I am glad that I stood up for my rights in all this, whether or not I had anything to hide. I’d do the same in a heartbeat, and would in fact cooperate less than I did. I should say that there are a couple respects in which I was just plain lucky. I happened not to be carrying any drugs or guns, but if I were, there is no reason why I ought to be subjected to this kind of interrogation, or search, or hauled away to be locked in a cage at the end of it. I am lucky that Cowboy Hat, unlike some cops, did not choose to escalate his intimidation tactics when I asserted my rights, although if he had I would have stuck to my refusal all the more firmly. I am relatively privileged, as far as law-force encounters go, in that I’m white, Anglo, no longer a teenager, and seem obviously to be what the cops would consider middle class. If I spoke with a different accent, or had a different color of skin, or looked younger, I would no doubt have had it even worse. And it is just sheer, dumb luck that, besides not carrying any drugs or guns in the car, I also was not carrying any significant amount of cash (I had all of $3 in singles in my wallet).

Whether or not they found anything, no matter how flimsy the pretext, had I been carrying any amount of cash above what Cowboy Hat personally felt to be reasonable and lawful, I could quite probably have been subject to asset forfeiture, based on nothing more than the sniff-test and the amount of the money. It’s happened plenty of tims before, including with Texas cops. If I had had cash, and they decided to seize it, it would almost certainly be gone forever; the money would be kept back in Texas, and the burden would be on me to prove (how?) that it wasn’t drug-related. Lots of people are, unfortunately, much less fortunate than I am in some or all of these respects, and are subjected to all kinds of hell on similarly flimsy grounds (the car, it was 5mph over the speed limit! the dog, she barked! I had a feeling!). I was just lucky.

The consolation in all this is twofold.

First, the entire experience was exasperating, but since I knew ahead of time that there was nothing — literally nothing — in the trunk, I did get the minor satisfaction of watching Cowboy Hat standing around like a jackass staring at an empty trunk, peeking with fading hope at the spare tire, and then spending the next few minutes wandering around trying to find some kind of secret compartment in my engine block or under the car.

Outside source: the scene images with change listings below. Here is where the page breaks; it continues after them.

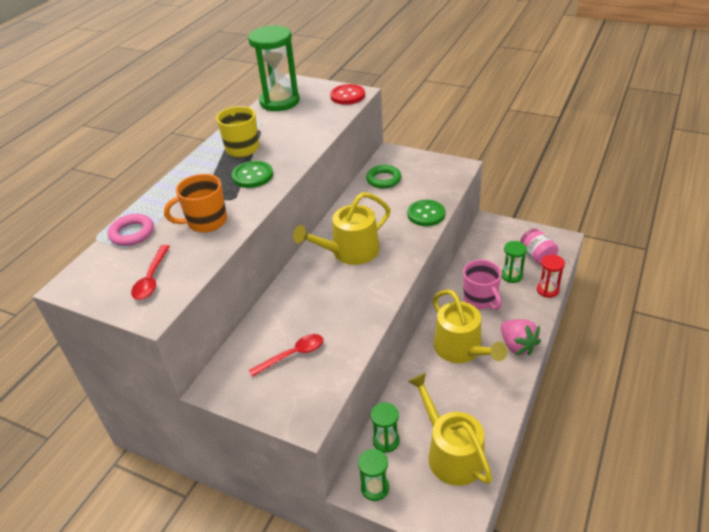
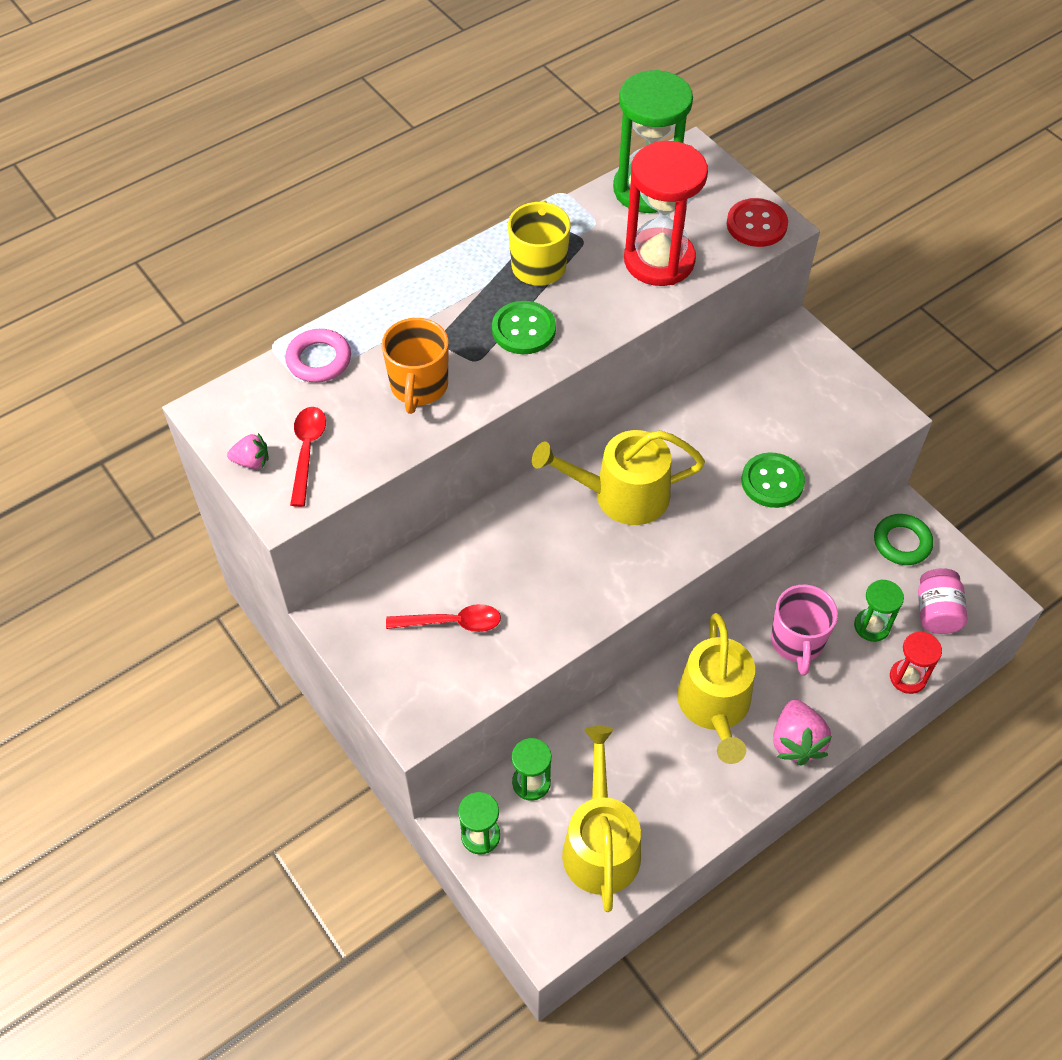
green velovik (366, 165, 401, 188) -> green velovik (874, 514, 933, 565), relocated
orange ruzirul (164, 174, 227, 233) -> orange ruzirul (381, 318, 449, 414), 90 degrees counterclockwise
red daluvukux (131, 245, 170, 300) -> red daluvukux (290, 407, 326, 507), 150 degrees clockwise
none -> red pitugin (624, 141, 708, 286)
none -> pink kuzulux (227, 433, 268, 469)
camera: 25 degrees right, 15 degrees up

Second, while I was subjected to a flimsy stop, a harassing interrogation, and an utterly bogus forced search, I asserted my rights, and while they were harassing me, Cowboy Hat, Officer Friendly, and their magic golden retriever were off the road for a good half-hour or more, occupied on petty harassment of me with nothing at all to show for their effort at the end of it. That all sucks, but the minor consolation is that at least while they wasted their time on me, the road was that much more open for honest drug-dealers, gun-smugglers and people with cash under their seat to drive through unmolested. I didn’t volunteer for this, but given that I was drafted into it I consider making the cops work for their search, and this entire waste of police time and resources, to be a minor act of public service to my fellow motorists, who might have came out of it worse than I did.

See also:

  1. [1] I’ll be presenting the current iteration of Women and the Invisible Fist, which I suppose will be rather different fare from that normally offered at the ASC. The panel is the same Spontaneous Order panel we had intended to put on at last December’s APA Eastern Division meeting in Boston, which the gods buried in an impassable snowdrift. ASC graciously allowed us the time slot to reschedule the panel, and since Roderick and both of our original commentators live in Auburn, it seemed like a natural fit.